Rev moved through the kitchen and, instead of going directly to the sitting room, he moved up the back steps. The narrow stairway was designed for the hired help when the house was originally built in the mid-1800s.

The Schmidts never had hired help since they couldn’t afford it. Even if they could, his father didn’t want strangers in his house. The only people allowed in their home were family and the members of their religious order. People with the same beliefs.

It was easier that way. Safer.

No questions asked. No comments made.

The steps creaked slightly as he moved up them slowly, carefully. The narrow walls closing in on him the higher he climbed. To prevent himself from a full-blown panic attack, he focused on the door at the top of the steps and, once he got there without stumbling, he opened it and stepped out at the end of the upstairs hallway.

He sucked in air and hesitated for only a second while his vision restored. Then, instinctively, he headed to the first room on the left. The door was closed but not locked.

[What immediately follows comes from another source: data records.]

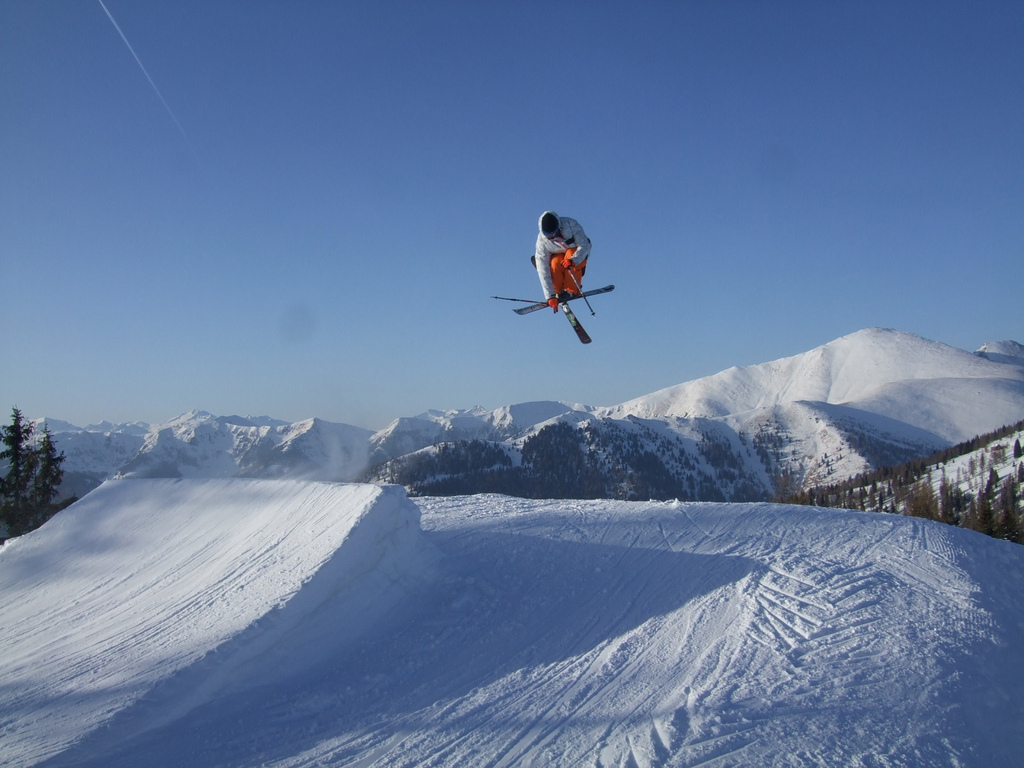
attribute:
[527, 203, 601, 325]
person — sking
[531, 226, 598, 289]
sweater — grey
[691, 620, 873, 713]
snow — white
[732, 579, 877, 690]
snow — white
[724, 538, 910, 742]
snow — white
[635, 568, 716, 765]
snow — white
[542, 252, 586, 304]
pants — orange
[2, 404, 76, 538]
trees — tall, green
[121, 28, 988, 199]
sky — blue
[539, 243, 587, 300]
pants — orange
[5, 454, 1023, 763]
snow — white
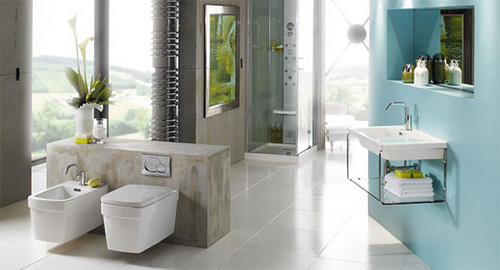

When he opened it, the disturbed dust and the stale air filled his nostrils. He struggled not to sneeze.

The curtains were drawn but he didn’t need light to see what he expected.

Sarah’s bedroom remained unchanged. It was exactly as he remembered. Almost as if they expected her to come home at any time and step directly back into her youth, prior to that first time she was sent to the detention center.

He stared at the single bed. The bed he had curled up on with his sister too many nights to count, holding her and trying to soothe her when all she could do was cry.

He always had left before morning.

All except that one time when he made the mistake of falling asleep. When what he was doing wasn’t seen as something good, but something bad instead.

A worn spot on the wood floor by Sarah’s bed caught his attention. She knelt in that exact spot to say her prayers before bed. After doing it night after night and year after year, it had worn away the paint on the wood.

The bed was crisply made. No items left out. Sterile and neat. Nothing to indicate it was a little girl’s room. No dolls. No toys. No hair bows or barrettes. No pinks. No purples. No bright colors at all. All muted whites. The color of purity.